Applicant's summary and conclusion

Interpretation of results:
other: Not classified
Remarks:
Criteria used for interpretation of results: EU
Conclusions:
When Resin acids and Rosin acids, hydrogenated, potassium salts was administered by gavage to female rats at a dose level of 2000 mg/kg bw, no deaths or significant systemic effects were observed. The oral LD50 value for female rats was > 2000 mg/kg bw.

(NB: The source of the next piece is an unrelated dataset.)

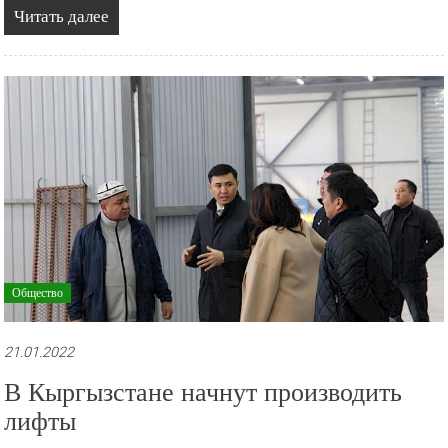
Читать далее
Общество
21.01.2022
В Кыргызстане начнут производить
лифты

Resin acids and Rosin acids, hydrogenated, potassium salts is not classified for acute oral toxicity in Annex I of Directive 67/548/EEC. Based on the oral LD50 value of greater than 2000 mg/kg bw, Resin acids and Rosin acids, hydrogenated, potassium salts is not classified for acute lethality by the oral route according to EU Classification, Labelling and Packaging of Substances and Mixtures (CLP) Regulation (EC) No. 1272/2008. The UN Globally Harmonized System of Classification and Labelling of Chemicals (GHS) defines a fifth category for acute toxicity for chemicals with oral LD50 values between 2000 and 5000 mg/kg bw. Insufficient data were available from this study to provide a definitive classification under UN GHS. Resin acids and Rosin acids, hydrogenated, potassium salts is not classified for target organ toxicity in Annex I of Directive 67/548/EEC. Resin acids and Rosin acids, hydrogenated, potassium salts is not classified according to EU Classification, Labelling and Packaging of Substances and Mixtures (CLP) Regulation (EC) No. 1272/2008 or UN Globally Harmonized System of Classification and Labelling of Chemicals (GHS) for Specific Target Organ Toxicity – Single Exposure.
Executive summary:

In a fixed-dose acute oral toxicity study, 1 female rat was administered a single dose of 300 mg/kg bw of Resin acids and Rosin acids, hydrogenated, potassium salts by gavage. The only clinical effect noted was softened feces on the day following dosing. An additional 5 female rats were administered single oral gavage doses of 2000 mg/kg bw followed by a 14-day observation period. Under the conditions of this study, no deaths occurred and the oral LD50 value was determined to be > 2000 mg/kg bw. No abnormal clinical signs were observed in the rats dosed at 2000 mg/kg bw. Body weight gain was normal for all animals over the 14-day observation period. Based on the results of this study, Resin acids and Rosin acids, hydrogenated, potassium salts is relatively harmless by the oral route.